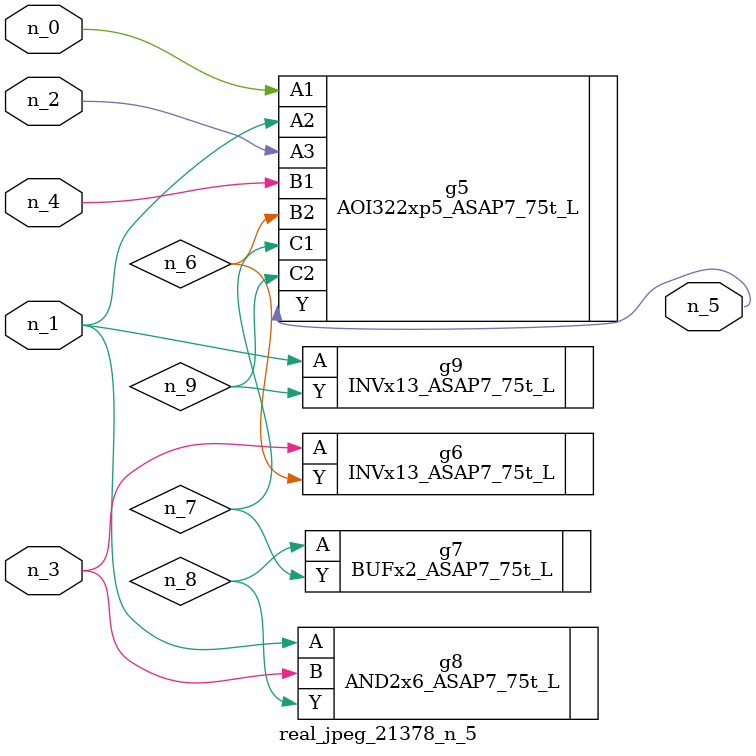
<source format=v>
module real_jpeg_21378_n_5 (n_4, n_0, n_1, n_2, n_3, n_5);

input n_4;
input n_0;
input n_1;
input n_2;
input n_3;

output n_5;

wire n_8;
wire n_6;
wire n_7;
wire n_9;

AOI322xp5_ASAP7_75t_L g5 ( 
.A1(n_0),
.A2(n_1),
.A3(n_2),
.B1(n_4),
.B2(n_6),
.C1(n_7),
.C2(n_9),
.Y(n_5)
);

AND2x6_ASAP7_75t_L g8 ( 
.A(n_1),
.B(n_3),
.Y(n_8)
);

INVx13_ASAP7_75t_L g9 ( 
.A(n_1),
.Y(n_9)
);

INVx13_ASAP7_75t_L g6 ( 
.A(n_3),
.Y(n_6)
);

BUFx2_ASAP7_75t_L g7 ( 
.A(n_8),
.Y(n_7)
);


endmodule
</source>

How to complete this task
Word for word, retype all of the data above, but include no pictures.

Task output
<source format=v>
module real_jpeg_21378_n_5 (n_4, n_0, n_1, n_2, n_3, n_5);

input n_4;
input n_0;
input n_1;
input n_2;
input n_3;

output n_5;

wire n_8;
wire n_6;
wire n_7;
wire n_9;

AOI322xp5_ASAP7_75t_L g5 ( 
.A1(n_0),
.A2(n_1),
.A3(n_2),
.B1(n_4),
.B2(n_6),
.C1(n_7),
.C2(n_9),
.Y(n_5)
);

AND2x6_ASAP7_75t_L g8 ( 
.A(n_1),
.B(n_3),
.Y(n_8)
);

INVx13_ASAP7_75t_L g9 ( 
.A(n_1),
.Y(n_9)
);

INVx13_ASAP7_75t_L g6 ( 
.A(n_3),
.Y(n_6)
);

BUFx2_ASAP7_75t_L g7 ( 
.A(n_8),
.Y(n_7)
);


endmodule
</source>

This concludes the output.